::: Provided data

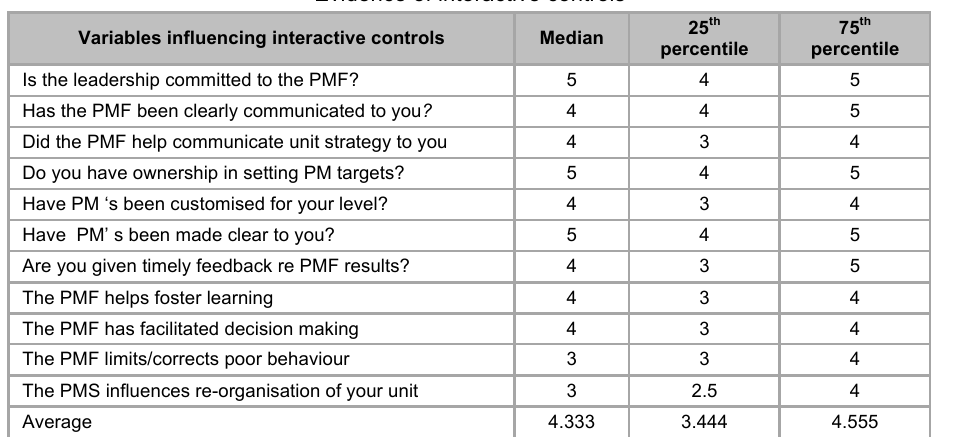
Evidence of interactive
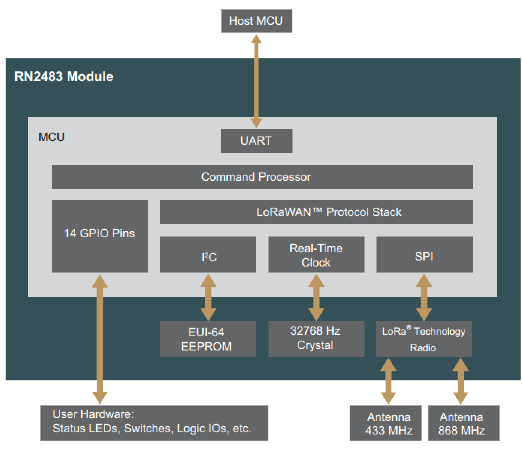
Figure 6. RN2483 Block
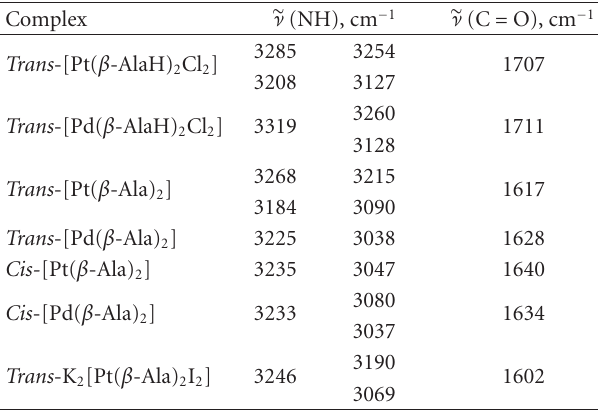
Table 2: IR spectral data for the Pt(II) & Pd(II) complexes with β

::::::

Task goal –
Output the listing word for word. Drop the pictures.

Exercise output –
Evidence of interactive
Figure 6. RN2483 Block
Table 2: IR spectral data for the Pt(II) & Pd(II) complexes with β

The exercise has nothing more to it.